Me, after Stage 4 but before the skies opened up
Me, after Stage 4 but before the skies opened up

Kurt’s Stage 4 GPS data:

Stage 5: Farlow Gap and Bracken Mountain


Ask folks about “Farlow Gap” in Brevard, NC, and suddenly the conversation gets all serious. You may hear phrases like “chundery as fuck” or “helicopter rescue.”  Someone will bitch about the super-steep approach climb. And you are sure to hear it called “the gnarliest downhill in Pisgah.”  That’s all true. But what rarely gets mentioned is how goddamn fun it is. First, you bounce and ricochet over loose boulders, choosing whatever line you want and hoping for the best. Later, you cruise fast and furious through flowy, remote singletrack, splashing through creeks and pushing your bike up impossible climbs. And of course, you finish with the brilliant downhill of Daniel’s Ridge Trail.

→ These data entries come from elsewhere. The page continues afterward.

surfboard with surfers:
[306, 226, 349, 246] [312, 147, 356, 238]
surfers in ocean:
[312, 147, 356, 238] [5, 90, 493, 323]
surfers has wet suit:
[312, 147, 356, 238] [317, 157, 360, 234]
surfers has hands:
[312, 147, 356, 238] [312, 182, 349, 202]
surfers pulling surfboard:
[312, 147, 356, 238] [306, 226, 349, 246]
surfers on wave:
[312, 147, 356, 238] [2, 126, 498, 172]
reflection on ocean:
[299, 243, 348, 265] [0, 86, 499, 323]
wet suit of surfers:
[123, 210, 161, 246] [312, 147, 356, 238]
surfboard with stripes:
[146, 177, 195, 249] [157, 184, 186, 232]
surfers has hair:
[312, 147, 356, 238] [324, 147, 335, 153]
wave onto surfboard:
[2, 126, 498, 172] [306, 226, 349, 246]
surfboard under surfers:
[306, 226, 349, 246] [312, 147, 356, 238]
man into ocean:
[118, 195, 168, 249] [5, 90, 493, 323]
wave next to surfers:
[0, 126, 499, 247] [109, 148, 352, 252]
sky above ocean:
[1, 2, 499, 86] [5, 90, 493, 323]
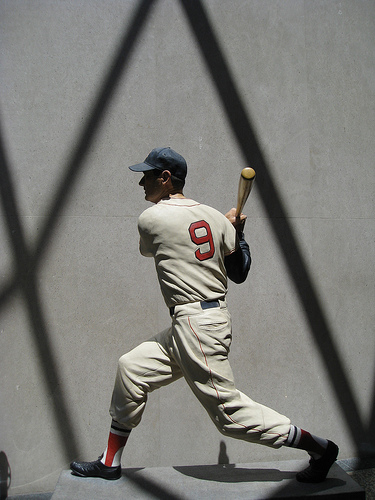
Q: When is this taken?
A: During a ball game.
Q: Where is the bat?
A: In the man's hands.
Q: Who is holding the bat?
A: The man.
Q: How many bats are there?
A: One.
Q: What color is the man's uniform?
A: White.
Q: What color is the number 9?
A: Red.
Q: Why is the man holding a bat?
A: He is playing baseball.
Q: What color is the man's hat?
A: Blue.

Stage 5, the final stage of the Pisgah Stage Race presented by Blue Ridge Adventures,  starts with Farlow Gap and finishes with Bracken Mountain Trail, a brand-new 5.3-mile downhill flow trail that terminates at the Brevard Music Center. It was a study in contrasts: the gnarly, loose, rocky, remote Farlow juxtaposed with the flowy, fast, groomed Bracken. Racers who had endured four days of grueling weather and trails would be put to two final tests: first of technical ability and then of flow and speed.

Today would also be Jeremiah Bishop’s last chance to catch Thomas Turner, the Georgia mountain man who had held the leader’s jersey for the entire week. Bishop had raced flawlessly on Stage 4, winning back 3 minutes from Turner, and narrowing his deficit to less than 2 minutes. For this last stage, Jeremiah Bishop made the curious strategic choice of skipping the shuttle bus from the Brevard Music Center, instead parking at the Fish Hatchery and riding up to Gloucester Gap, where the rest of us were dropped off. I chatted with Thomas Turner while we waited for the bike trailer. As the minutes ticked by, shivering in the morning chill, we could do nothing but stand and watch as Jeremiah spun by, the only one getting a proper warm-up. Suddenly it looked like Thomas might have made a strategic mistake.

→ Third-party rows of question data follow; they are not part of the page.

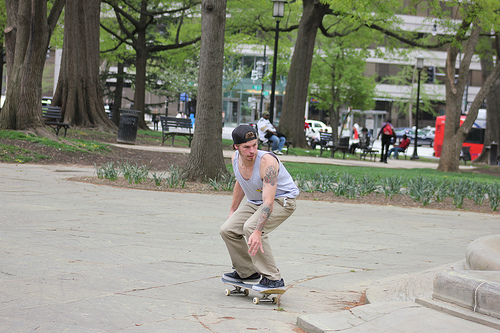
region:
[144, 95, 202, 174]
a black park bench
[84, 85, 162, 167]
a black trash can in a park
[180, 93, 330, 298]
a man skateboarding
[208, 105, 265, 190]
a man wearing his hat backwards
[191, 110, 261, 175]
a man wearing a black hat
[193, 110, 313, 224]
a man wearing a gray tank top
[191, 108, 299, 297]
a man wearing tan pants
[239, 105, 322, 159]
a person sitting on a bench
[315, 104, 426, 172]
people walking in the park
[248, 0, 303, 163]
a black light in the park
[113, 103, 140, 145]
garbage can in the park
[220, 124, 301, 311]
young make riding a skate board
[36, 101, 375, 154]
benches located in the park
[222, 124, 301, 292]
young man with tattoos on his arm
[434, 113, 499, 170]
red bus driving in the city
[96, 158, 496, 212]
plants planted in the park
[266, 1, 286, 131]
street lamp in the park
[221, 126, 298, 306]
young male with hat on backwards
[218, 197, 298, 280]
a tan pair of long pants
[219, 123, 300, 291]
young make in a grey tank top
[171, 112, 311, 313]
a skateboarder riding a skateboard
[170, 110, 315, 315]
a man riding a skateboard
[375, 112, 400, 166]
a person wearing a red backpack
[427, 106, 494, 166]
a red city bus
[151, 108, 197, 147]
a black park bench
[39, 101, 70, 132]
a black park bench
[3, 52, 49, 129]
the trunk of an oak tree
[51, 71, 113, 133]
the trunk of an oak tree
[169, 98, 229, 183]
the trunk of an oak tree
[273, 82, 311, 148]
the trunk of an oak tree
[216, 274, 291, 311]
Man on a board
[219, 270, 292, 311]
Man on a skateboard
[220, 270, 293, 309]
Man is on a skateboard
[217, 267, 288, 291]
Man wearing shoes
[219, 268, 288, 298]
Man is wearing shoes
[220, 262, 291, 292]
Man wearing black and white shoes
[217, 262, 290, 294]
Man is wearing black and white shoes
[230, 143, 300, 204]
Man wearing a gray tank top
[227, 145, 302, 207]
Man is wearing a gray tank top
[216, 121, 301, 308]
A guy is skateboarding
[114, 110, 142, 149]
A black trash can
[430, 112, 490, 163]
A bus is red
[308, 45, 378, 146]
Green leaves on a tree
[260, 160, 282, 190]
Tattoo on an arm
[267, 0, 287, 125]
A tall street lamp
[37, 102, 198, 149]
Two empty black benches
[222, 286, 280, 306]
Four wheels of a skateboard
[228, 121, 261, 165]
Black hat on a guy's head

I pedaled as slowly as my 1×11 drivetrain would allow, as the leaders blazed up the long climb to start the stage.  I finally arrived at the top of Farlow to be see Jeff Shikaze, a racer from Toronto, getting his picture taken with Popeye. (Jeff took tons of awesome photos during the race, and I can’t wait to see them.) Farlow Gap was awesome. I managed to keep it upright, blasting through the rocky section with several other riders watching from the side of the trail. I cleaned the infamous “stairs” section with no onlookers for proof, noting only in retrospect that they had deteriorated significantly since my last time up here. I marched on towards Bracken Mountain, up a gently-graded but agonizingly-long fire road. When I saw singletrack, I knew I was home free. One last downhill and I was done.

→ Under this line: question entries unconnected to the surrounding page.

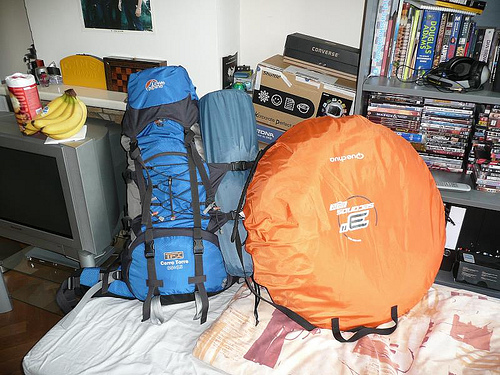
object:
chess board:
[103, 63, 140, 93]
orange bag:
[236, 110, 458, 344]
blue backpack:
[52, 65, 235, 331]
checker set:
[101, 54, 165, 93]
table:
[0, 238, 134, 319]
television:
[0, 110, 133, 270]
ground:
[0, 269, 68, 374]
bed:
[19, 274, 499, 374]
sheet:
[19, 280, 251, 375]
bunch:
[18, 88, 89, 142]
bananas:
[39, 96, 86, 139]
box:
[244, 53, 357, 152]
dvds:
[420, 96, 478, 112]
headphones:
[391, 55, 494, 95]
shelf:
[362, 73, 499, 107]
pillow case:
[190, 279, 498, 374]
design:
[186, 278, 499, 374]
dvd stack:
[413, 97, 475, 174]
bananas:
[28, 97, 75, 130]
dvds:
[422, 104, 477, 117]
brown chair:
[56, 53, 110, 90]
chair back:
[57, 51, 109, 90]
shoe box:
[282, 30, 362, 79]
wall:
[23, 1, 366, 103]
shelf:
[424, 167, 498, 214]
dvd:
[366, 106, 419, 118]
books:
[367, 0, 391, 79]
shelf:
[431, 268, 499, 302]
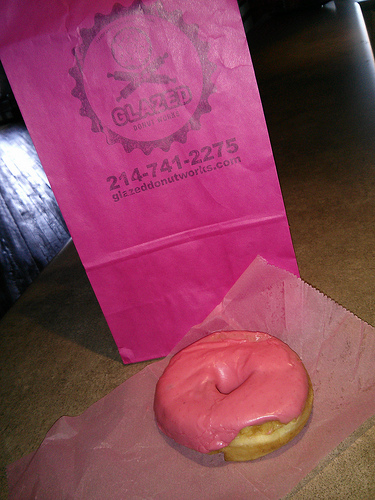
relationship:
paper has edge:
[21, 244, 373, 500] [252, 252, 374, 331]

The Enduro on Bracken Mountain Trail started with a whiskey shot, offered up by the friendly volunteer who scanned my number plate for the start of the enduro section. Properly loosened, I proceeded down the trail with a huge smile on my face – happy to be on a fun trail and happy to be on my way to the finish. I also learned on the way down that Thomas Turner came through the last check point right behind Jeremiah Bishop, meaning that he would hold on to his lead and bring home a historic victory.

Video footage of Jeremiah Bishop attacking Thomas Turner on the last stage of the Pisgah Stage Race, beginning at 3:35:

It’s been a great experience for me: full immersion into a world-class forest and trail system, surrounded by passionate mountain bikers and elite racers.  Todd Branham and his crew are worthy guides. If you can afford the time and the entry fee, there is no better guided tour of the Pisgah National Forest than the Pisgah Mountain Bike Stage Race.